• [Task requirements]
An exact copy of the data is required. No picture may appear in it.

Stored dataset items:
■ ■ ■ ■
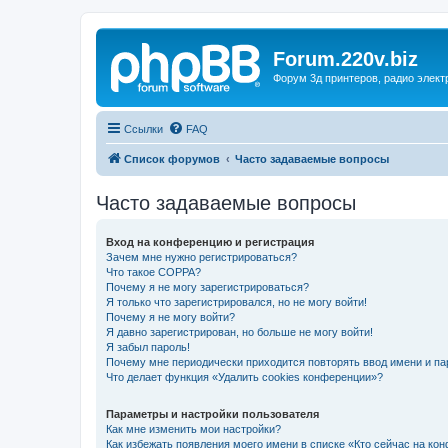
Forum.220v.biz
Форум 3д принтеров, радио элект
Ссылки
FAQ
Список форумов
Часто задаваемые вопросы
Часто задаваемые вопросы
Вход на конференцию и регистрация
Зачем мне нужно регистрироваться?
Что такое COPPA?
Почему я не могу зарегистрироваться?
Я только что зарегистрировался, но не могу войти!
Почему я не могу войти?
Я давно зарегистрирован, но больше не могу войти!
Я забыл пароль!
Почему мне периодически приходится повторять ввод имени и па
Что делает функция «Удалить cookies конференции»?
Параметры и настройки пользователя
Как мне изменить мои настройки?
Как избежать появления моего имени в списке «Кто сейчас на ко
■ ■ ■ ■
• [Answer to this problem]
Forum.220v.biz
Форум 3д принтеров, радио элект
Ссылки
FAQ
Список форумов
Часто задаваемые вопросы
Часто задаваемые вопросы
Вход на конференцию и регистрация
Зачем мне нужно регистрироваться?
Что такое COPPA?
Почему я не могу зарегистрироваться?
Я только что зарегистрировался, но не могу войти!
Почему я не могу войти?
Я давно зарегистрирован, но больше не могу войти!
Я забыл пароль!
Почему мне периодически приходится повторять ввод имени и па
Что делает функция «Удалить cookies конференции»?
Параметры и настройки пользователя
Как мне изменить мои настройки?
Как избежать появления моего имени в списке «Кто сейчас на ко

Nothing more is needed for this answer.